* **Directions**
Working from the records below, repeat exactly the lines starting at the line that contains "focal_35mm: 28" and ending at the line that contains "exposure_s: 1/160", inclusive.
┄┄┄┄┄┄┄┄┄┄┄┄┄┄┄┄┄┄┄┄
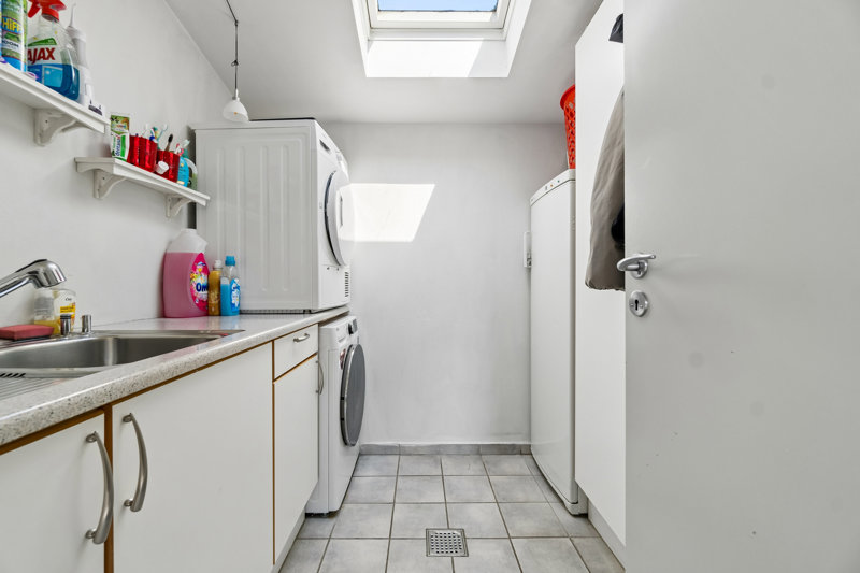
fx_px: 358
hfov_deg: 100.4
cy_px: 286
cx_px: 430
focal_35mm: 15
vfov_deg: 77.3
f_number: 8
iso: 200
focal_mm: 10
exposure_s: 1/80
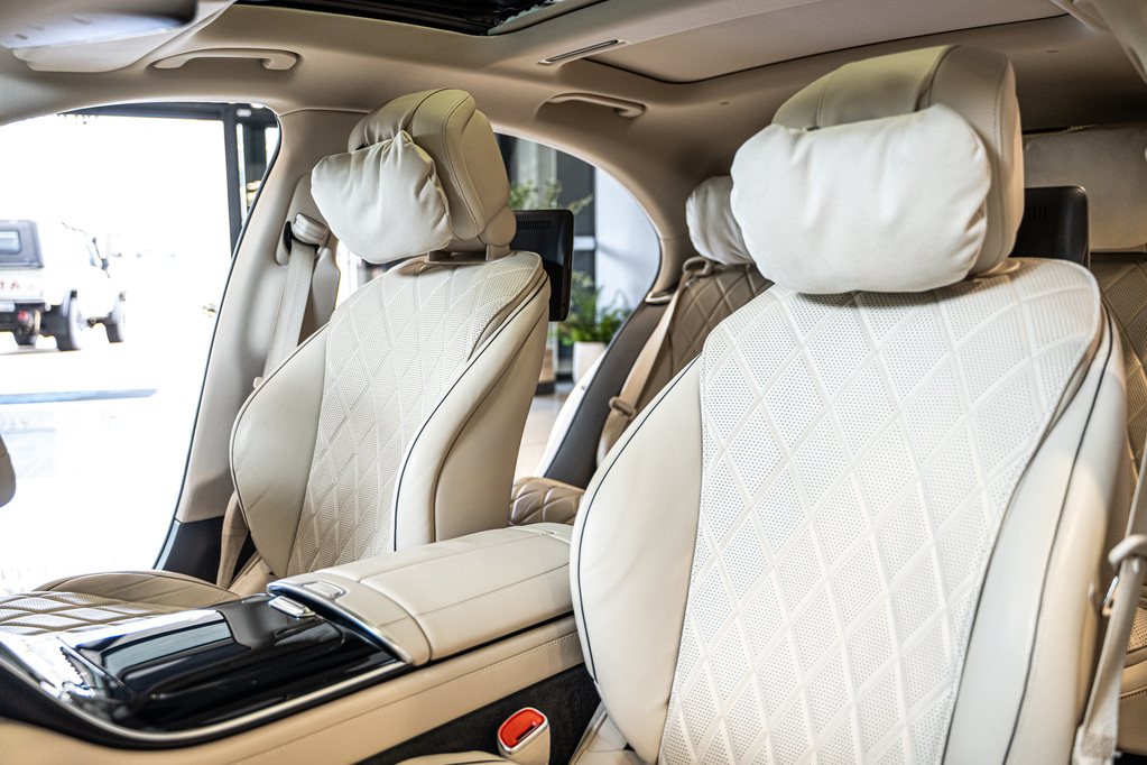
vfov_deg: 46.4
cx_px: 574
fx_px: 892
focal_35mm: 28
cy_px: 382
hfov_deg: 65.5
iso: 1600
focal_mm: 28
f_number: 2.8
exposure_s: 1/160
┄┄┄┄┄┄┄┄┄┄┄┄┄┄┄┄┄┄┄┄
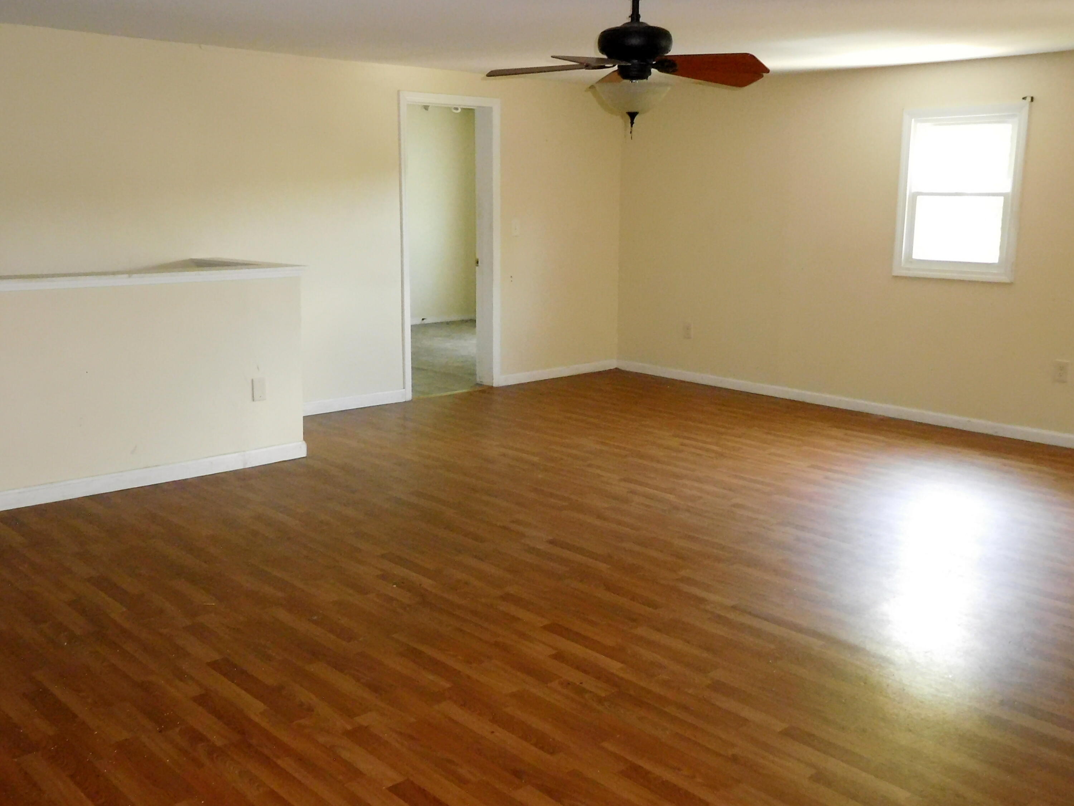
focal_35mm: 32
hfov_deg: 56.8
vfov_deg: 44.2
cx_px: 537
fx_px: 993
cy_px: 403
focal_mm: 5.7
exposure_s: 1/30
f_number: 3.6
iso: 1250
┄┄┄┄┄┄┄┄┄┄┄┄┄┄┄┄┄┄┄┄
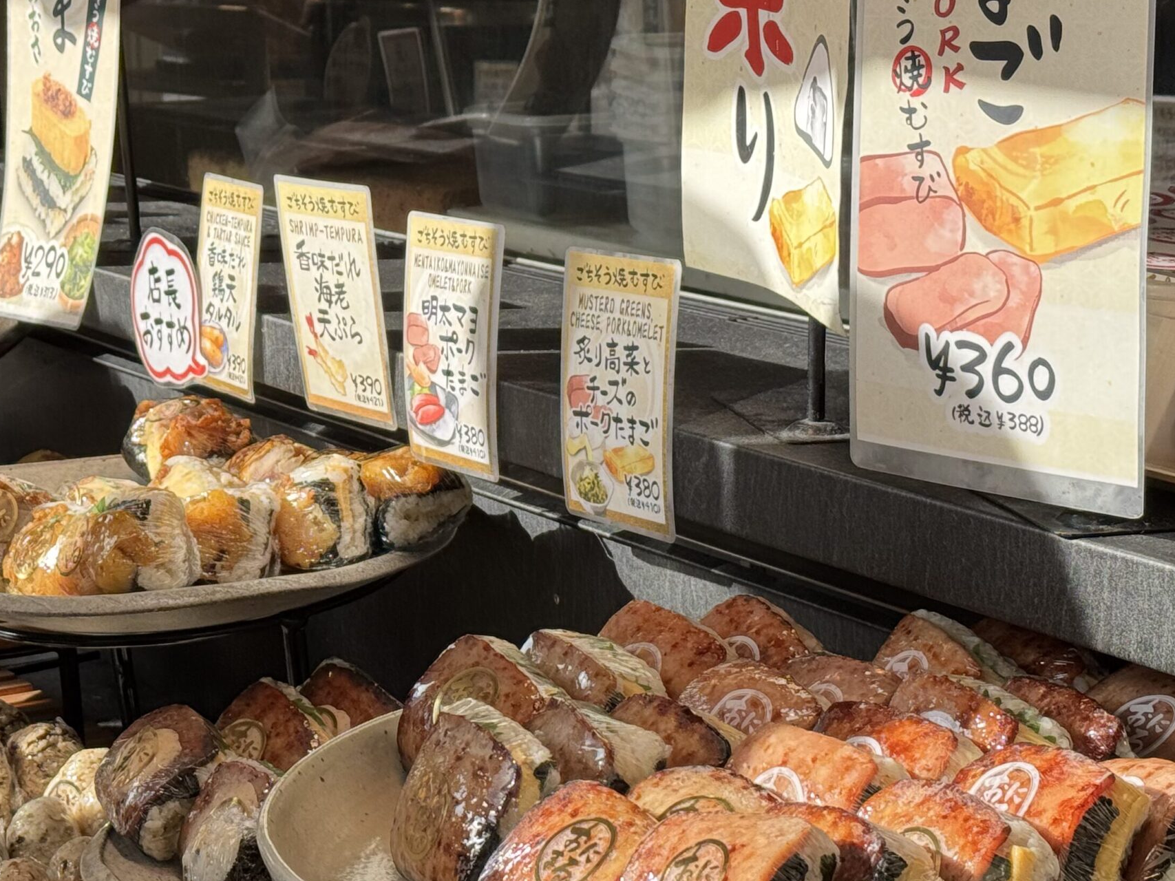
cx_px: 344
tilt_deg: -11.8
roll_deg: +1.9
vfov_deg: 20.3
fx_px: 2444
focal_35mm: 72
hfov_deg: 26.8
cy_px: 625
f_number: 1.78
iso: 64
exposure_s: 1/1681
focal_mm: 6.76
┄┄┄┄┄┄┄┄┄┄┄┄┄┄┄┄┄┄┄┄
* **Exercise solution**
focal_35mm: 28
cy_px: 382
hfov_deg: 65.5
iso: 1600
focal_mm: 28
f_number: 2.8
exposure_s: 1/160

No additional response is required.